Fruit du travail d’une commission d’historiens créée en avril 2013 par le ministère fédéral allemand du Travail et des Affaires sociales, ce livre collectif se situe dans le sillage des autres projets publics d’investigation du passé des grandes institutions de la RFA. Il se veut une histoire administrative »moderne« au sens où il intègre l’analyse de l’environnement historique du ministère et de son action concrète dans ses dimensions allemandes comme européennes à partir de 1938. L’ouvrage envisage aussi le passage de la république de Weimar au nazisme, ce qui déborde le cahier des charges initial, mais s’impose compte tenu de la grande continuité du personnel entre les deux régimes. La préface insiste sur le caractère indépendant de l’équipe des six historiens (Rüdiger Hachtmann, Elizabeth Harvey, Alexander Nützenadel, Sandrine Kott, Kiran Klaus Patel, Michael Wildt), qui a travaillé dans le cadre de l’université Humboldt à Berlin et dont la moitié n’enseigne pas en Allemagne.

Au plan historiographique, l’ouvrage revêt une importance certaine en réévaluant le rôle du ministère du travail du Reich dans le régime nazi et sa compromission dans les politiques criminelles. La politique du travail occupe une place centrale dans l’idéologie nazie et les compétences du Reichsarbeitsministerium ont été renforcées après 1933 pour englober la politique sociale, le logement, le contrôle des entreprises, ou la santé. Pourtant, cette institution au cœur du régime n’avait jamais été étudiée en tant que telle. Plus encore, son rôle avait été minoré tant par ceux qui insistaient sur le poids du Führer (école intentionnaliste) que par ceux qui voyaient la bureaucratie traditionnelle comme une instance faible au sein de la polycratie nazie du fait de la concurrence exercée par les organisations du parti (école fonctionnaliste).

Aujourd’hui, la recherche insiste plus sur l’efficacité extrême du régime dans l’action criminelle due précisément à la structure post-bureaucratique de l’Etat: c’est dans ce cadre qu’il faut comprendre l’influence réelle du Reichsarbeitsministerium et de son ministre Franz Seldte. Certes ce conservateur, ancien dirigeant du Stahlhelm, n’a plus d’accès direct à Hitler à partir de 1938, mais son ministère est à la charnière et en contact avec les grandes organisations du Reich et du parti.

L’ouvrage se compose de quatre parties, comprenant chacune plusieurs contributions. La première partie se veut une »anatomie de l’institution« et retrace l’histoire du ministère dont les origines remontent à la Première Guerre mondiale. En 1919, l’ancien Reichsarbeitsamt (bureau du Reich pour le Travail) est élevé au rang de ministère avec des compétences déjà larges (règlement des conventions collectives, politique du logement, prévoyance sociale) en lien avec l’ambition de la république de Weimar d’être un État social. C’est un ministère en constante expansion et cette tendance n’est interrompue ni par la crise économique mondiale, ni par la césure de 1933.

▶ [DOCUMENTS FOURNIS]
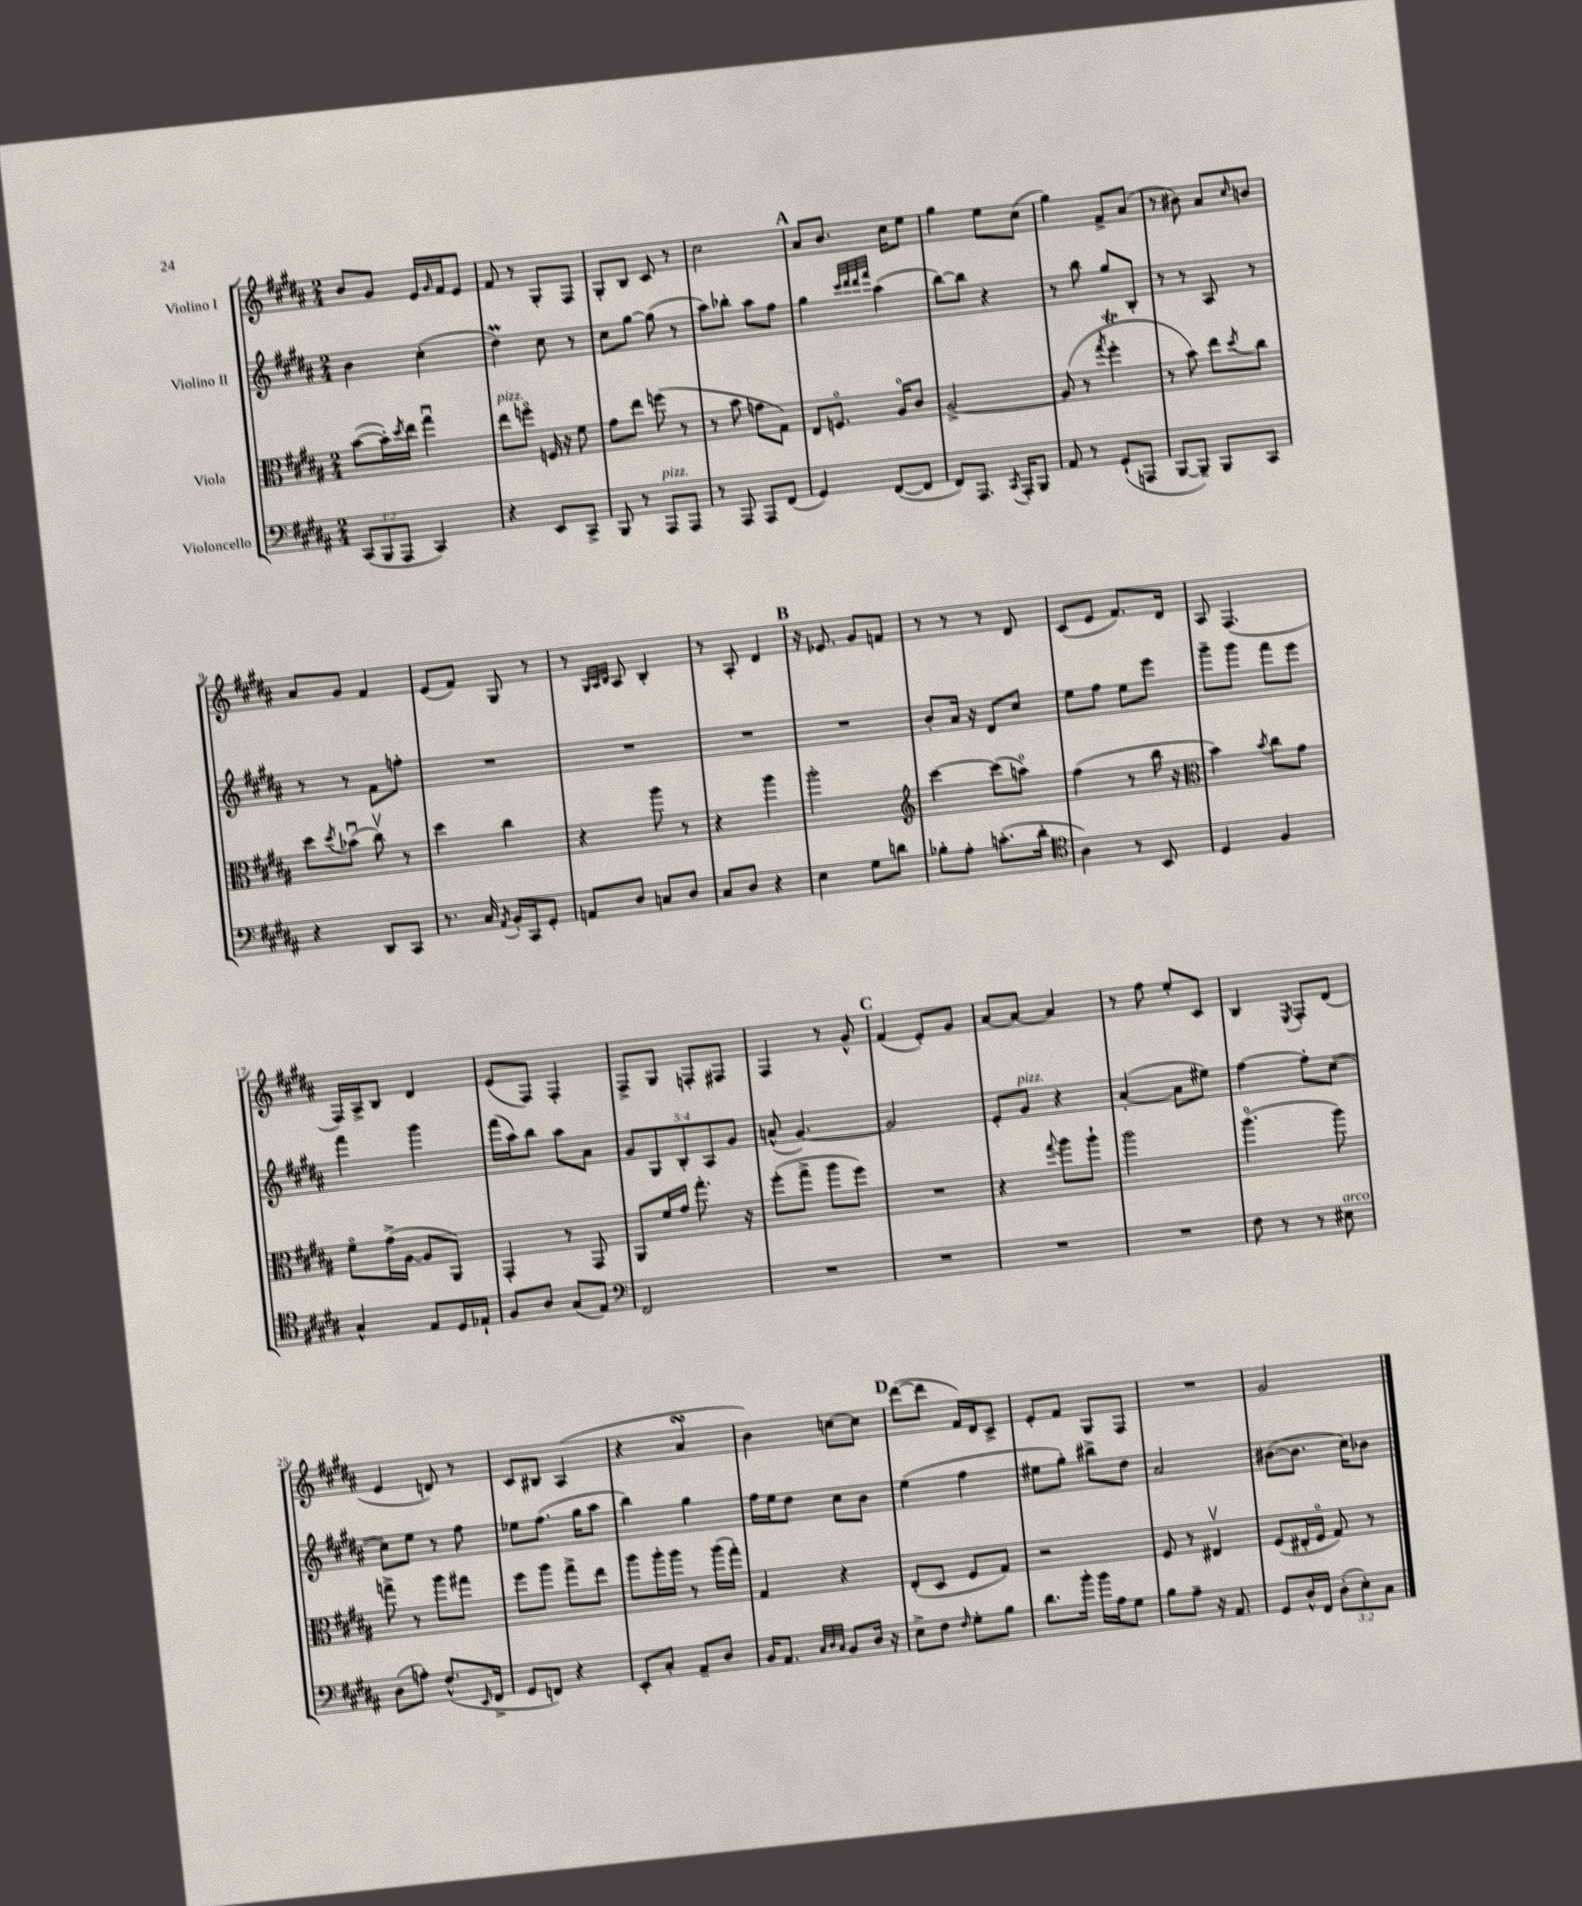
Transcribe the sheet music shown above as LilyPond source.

<<
\new StaffGroup <<
\new Staff = "s0" \with { instrumentName = "Violino I" } {
    \clef treble \key b \major \numericTimeSignature \time 2/4
    b'8 gis'8 e'16 \grace { gis'16 } fis'16 e'8 |
    fis'8 r8 gis8-. fis8 |
    gis8-. b8 cis'8 r8 |
    cis''2 |
    \mark \markup { \bold "A" } ais'8 b'8. cis''16 e''8 |
    gis''4 e''8 cis''8( |
    gis''4) fis'8-> ais'8( |
    r8 bis'8) ais'8 \grace { cis''16 } b'8 |
    ais'8 gis'8 fis'4 |
    e'8( fis'8) gis8 r8 |
    r8 \grace { gis32 ais32 b32 } ais8 b4-. |
    r8 ais8-. dis'4 |
    \mark \markup { \bold "B" } r16 ees'8. gis'8 f'8 |
    r8 r8 r8 dis'8 |
    cis'8( e'8 fis'8.) dis'16 |
    ais8 fis4.( |
    fis16) ais16-> b8 dis'4 |
    e'8( fis8) fis4-. |
    fis8-> gis8 f8-. fis8 |
    fis4 r8 gis'8-^ |
    \mark \markup { \bold "C" } fis'4( e'8-.) gis'8 |
    ais'8~ ais'8~ ais'4 |
    r8 fis''8 e''8-. cis'8 |
    b4 \acciaccatura { e8 } fis8-. dis'8( |
    e'4 d'8) r8 |
    cis'8 bis8 ais4( |
    r4 ais'4\turn |
    b'4) c''8~ c''8 |
    \mark \markup { \bold "D" } dis'''8~( dis'''8 fis'16) dis'16 cis'8-> |
    e'8-. fis'8 gis8 fis8 |
    R2 |
    gis'2 \bar "|." |
}
\new Staff = "s1" \with { instrumentName = "Violino II" } {
    \clef treble \key b \major \numericTimeSignature \time 2/4 \override Staff.TupletNumber.text = #tuplet-number::calc-fraction-text
    b'4 cis''4-.( |
    dis''4\prall) cis''8 r8 |
    cis''8 gis''8~ gis''8( r8 |
    ais''8) bes''8-. ais''8 fis''8 |
    \mark \markup { \bold "A" } gis''4 \grace { cis'''32 dis'''32 dis'''32 fis'''32 } ais''4( |
    b''8~) b''8 r4 |
    r8 b''8 gis''8 b8-. |
    r8 r8 ais8 r8 |
    r8 r8 fis'8 f''8-. |
    R2 |
    R2 |
    R2 |
    \mark \markup { \bold "B" } R2 |
    b'8-. ais'16 r16 dis'8 cis''8 |
    e''8 fis''8 e''8 e'''8 |
    gis'''8-- gis'''8 fis'''8 e'''8 |
    fis'''4 gis'''4 |
    fis'''16( ais''16) b''8 ais''8 ais'8 |
    \tuplet 5/4 { gis'8 gis8 b8-. ais8 gis'8 } |
    a'8-^( gis'4.~) |
    \mark \markup { \bold "C" } gis'2 |
    e'8-. gis'8^\markup { \italic "pizz." } r4 |
    ais'4~-.( ais'8 eis''8) |
    fis''4~ fis''8-. cis''8~( |
    cis''8) e''8 r8 fis''8 |
    ees''8 fis''8.( gis''16 ais''8 |
    b''4) gis''4 |
    fis''16 e''16 dis''8 cis''8 b'8 |
    \mark \markup { \bold "D" } e''4( fis''4 |
    eis''8 gis''8-.) bis''8-> dis''8 |
    ais'2 |
    bis'8~( bis'8. cis''16) bes'8 \bar "|." |
}
\new Staff = "s2" \with { instrumentName = "Viola" } {
    \clef alto \key b \major \numericTimeSignature \time 2/4
    b'8~( b'16-.) \acciaccatura { dis''8 } e''16 gis''4\downbow |
    e''8^\markup { \italic "pizz." } f''8\flageolet f16 r16 fis'8 |
    gis'8 e''8 f''8( r8 |
    r8 b'8 g'8 gis8) |
    \mark \markup { \bold "A" } e8 f8.\flageolet ais16\flageolet cis'8 |
    ais2~-> |
    ais8( r8 \acciaccatura { gis''8 } fis''4-.\trill |
    r8 b'8) e''8 \acciaccatura { dis''8 } cis''8 |
    dis''8 \acciaccatura { dis''8 } bes'8\downbow( cis''8\upbow) r8 |
    dis''4 cis''4 |
    r4 ais''8 r8 |
    r4 ais''4 |
    \mark \markup { \bold "B" } ais''2-. |
    \clef treble cis'''4~ cis'''8( a''8\flageolet) |
    fis''4( r8 b''16 r16 |
    \clef alto b'4) \acciaccatura { b'8 } cis''8 gis'8 |
    fis'8\flageolet gis'16->( ais16~ ais8 ais,8) |
    gis,4-. r8 gis,8 |
    ais,8 fis'16 gis'16 gis''8.-. r16 |
    fis''8-.( gis''8-> ais''8 fis''8) |
    \mark \markup { \bold "C" } R2 |
    r4 \appoggiatura { gis''8 } ais''8 ais''8-! |
    ais''2 |
    ais''4.\flageolet( ais''8) |
    g''8-> r8 ais''8 gis''8 |
    fis''8 ais''8 gis''8-> e''8 |
    ais''8 ais''16-. ais''16 r8 ais''16( gis''16-.) |
    gis4 r4 |
    \mark \markup { \bold "D" } e8-.( dis8 fis8 gis8) |
    r2 |
    fis8 r8 eis4\upbow |
    fis8( eis16-. fis16\flageolet gis8) r8 \bar "|." |
}
\new Staff = "s3" \with { instrumentName = "Violoncello" } {
    \clef bass \key b \major \numericTimeSignature \time 2/4 \override Staff.TupletNumber.text = #tuplet-number::calc-fraction-text
    \tuplet 3/2 { cis,8( b,,8 ais,,8 } cis,4) |
    r4 e,8 cis,8-> |
    b,,8 r8 ais,,8^\markup { \italic "pizz." } ais,,8 |
    r8 ais,,8 ais,,8 fis,8( |
    \mark \markup { \bold "A" } gis,4) fis,8~( fis,8 |
    fis,8) ais,,8. \acciaccatura { cis,8 } ais,,16-. b,,8 |
    ais,8 r8 gis,8-!( a,,8 |
    b,,8~ b,,8--) b,,8 cis,8 |
    r4 dis,8 cis,8 |
    r8. cis16 \acciaccatura { ais,8 } b,16-. cis,16 gis,8-. |
    a,8 dis8 c8 dis8 |
    cis8 dis8 r4 |
    \mark \markup { \bold "B" } e4 gis8 d'8 |
    bes8-. ais8-. c'8.-.( dis'16-. |
    \clef tenor ais4) r8 b,8 |
    dis4 fis4 |
    gis4-^ e8 dis16 ees16-! |
    fis8 ais8 gis8( e8) |
    \clef bass fis,2 |
    R2 |
    \mark \markup { \bold "C" } R2 |
    R2 |
    R2 |
    fis8 r8 r8 eis8^\markup { \italic "arco" } |
    dis8( a8-.) fis8.-^( \grace { e,16 } fis,16-> |
    gis,8 f,8) r4 |
    e,8-. cis8-. ais,8-- dis8 |
    b,16 ais,8. \grace { cis32 dis32 cis32 } b,8 dis16 r16 |
    \mark \markup { \bold "D" } e8-> fis8 \grace { fis16 } gis8-. b8 |
    dis'8. b'16-. b'16 ais16 gis8 |
    b8 ais8-- r16 ais,8. |
    gis,8 dis16-^ fis,16 \tuplet 3/2 { dis8-.( e8-.) cis8 } \bar "|." |
}
>>
>>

▶ [TRAVAIL DEMANDÉ]
[1] Reproduisez le passage de l'extrait qui commence par « Au plan historiographique, l’ouvrage » et se poursuit jusqu'à « parti (école fonctionnaliste). ».
[2] Résumez l'extrait en deux phrases.
Les lignes proviennent d'une autre source que l'extrait.

▶ [RÉPONSES PAR CONSIGNE]
[1]
Au plan historiographique, l’ouvrage revêt une importance certaine en réévaluant le rôle du ministère du travail du Reich dans le régime nazi et sa compromission dans les politiques criminelles. La politique du travail occupe une place centrale dans l’idéologie nazie et les compétences du Reichsarbeitsministerium ont été renforcées après 1933 pour englober la politique sociale, le logement, le contrôle des entreprises, ou la santé. Pourtant, cette institution au cœur du régime n’avait jamais été étudiée en tant que telle. Plus encore, son rôle avait été minoré tant par ceux qui insistaient sur le poids du Führer (école intentionnaliste) que par ceux qui voyaient la bureaucratie traditionnelle comme une instance faible au sein de la polycratie nazie du fait de la concurrence exercée par les organisations du parti (école fonctionnaliste).

[2] Issu d'une commission d'historiens créée en avril 2013 par le ministère fédéral allemand du Travail et des Affaires sociales, ce livre collectif réévalue le rôle du ministère du Travail du Reich dans le régime nazi et sa compromission dans les politiques criminelles, un rôle longtemps minoré par les écoles intentionnaliste et fonctionnaliste. Composé de quatre parties, l'ouvrage retrace d'abord l'histoire de ce ministère, élevé à ce rang en 1919 à partir de l'ancien Reichsarbeitsamt et en constante expansion, sans interruption ni par la crise économique mondiale ni par la césure de 1933.